> **Dataset extract**:
══════════════════════════════
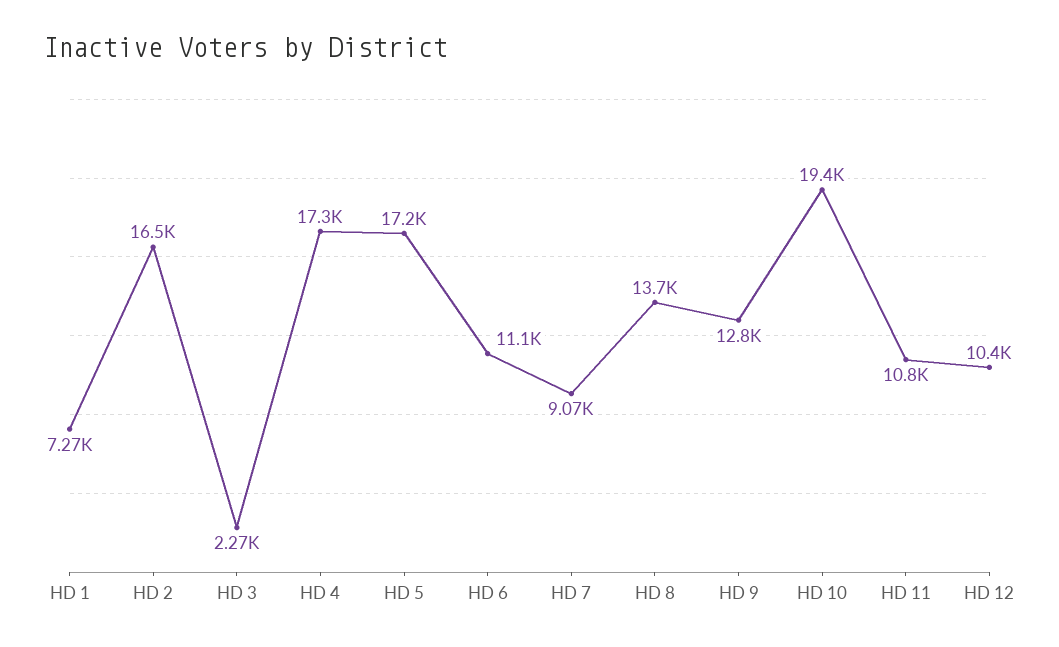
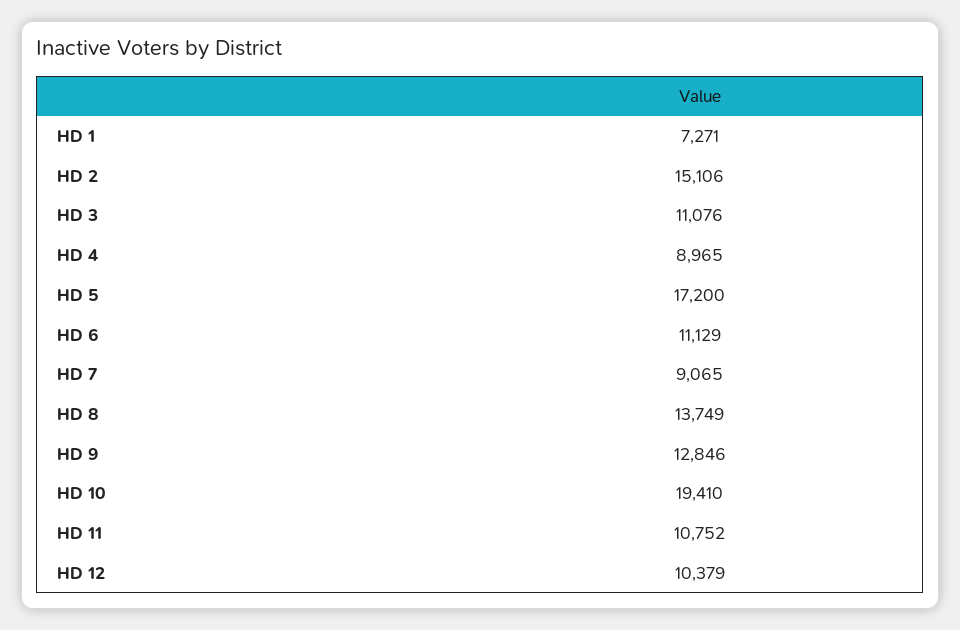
  {
    "HD 1": 7271,
-   "HD 2": 16500,
+   "HD 2": 15106,
-   "HD 3": 2270,
+   "HD 3": 11076,
-   "HD 4": 17300,
+   "HD 4": 8965,
    "HD 5": 17200,
    "HD 6": 11129,
    "HD 7": 9065,
    "HD 8": 13749,
    "HD 9": 12846,
    "HD 10": 19410,
    "HD 11": 10752,
    "HD 12": 10379
  }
══════════════════════════════
> **Directions**:
All records must be output exactly as they are, except for the pictures, which are left out.

> **Completed task**:
  {
    "HD 1": 7271,
-   "HD 2": 16500,
+   "HD 2": 15106,
-   "HD 3": 2270,
+   "HD 3": 11076,
-   "HD 4": 17300,
+   "HD 4": 8965,
    "HD 5": 17200,
    "HD 6": 11129,
    "HD 7": 9065,
    "HD 8": 13749,
    "HD 9": 12846,
    "HD 10": 19410,
    "HD 11": 10752,
    "HD 12": 10379
  }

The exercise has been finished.